CreativeCleaner · April 22, 2024, 9:30am

Due to certain special needs we need operate the page contents directly.
And when we read text by ShowText. It’s seems need some works to restore the origin text to the real text.

The code

var pdfDocument = new Document(@"sample.pdf");


foreach (var page in pdfDocument.Pages)
{
    foreach (var item in page.Contents.OfType<ShowText>())
    {
        Console.WriteLine(item.Text);
    }
}

The file:
sample.pdf (73.1 KB)

And now the output just like this:
图片.png (1.0 KB)

But the text in pdf is:
图片.png (3.7 KB)

How can we get the text?

Thanks.

sergei.shibanov · April 22, 2024, 4:52pm

@CreativeCleaner
It looks like the wrong encoding is being used for the string in this case.
I’ll create a task for the development team.

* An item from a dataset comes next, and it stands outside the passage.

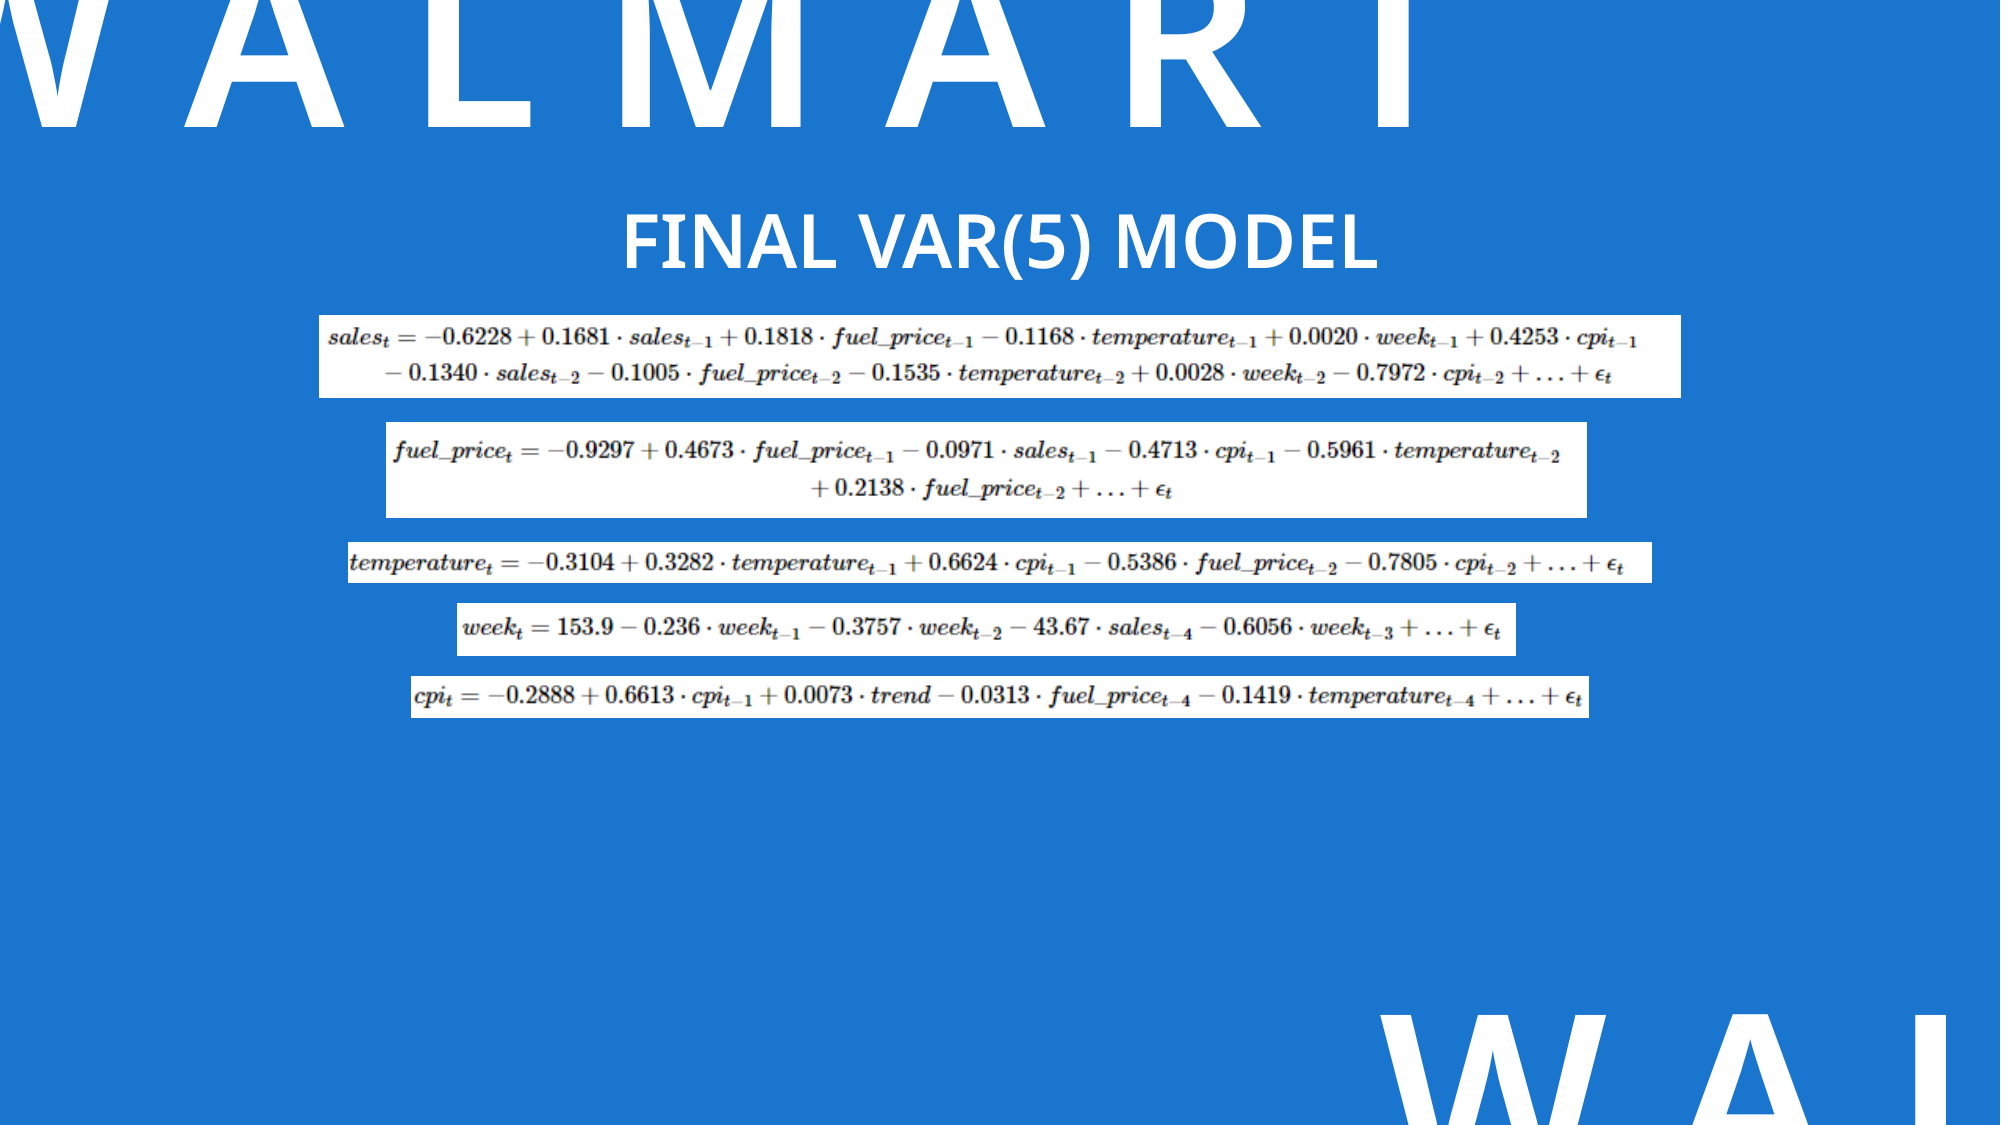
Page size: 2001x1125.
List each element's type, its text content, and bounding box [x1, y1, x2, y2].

sergei.shibanov · April 22, 2024, 4:56pm

@CreativeCleaner
We have opened the following new ticket(s) in our internal issue tracking system and will deliver their fixes according to the terms mentioned in Free Support Policies.

Issue ID(s): PDFNET-57087

You can obtain Paid Support Services if you need support on a priority basis, along with the direct access to our Paid Support management team.

CreativeCleaner · April 23, 2024, 3:05am

Thanks for your reply and waiting for the ticket result.

sergei.shibanov · April 23, 2024, 5:49am

@CreativeCleaner
If there is something new on this issue, I will write.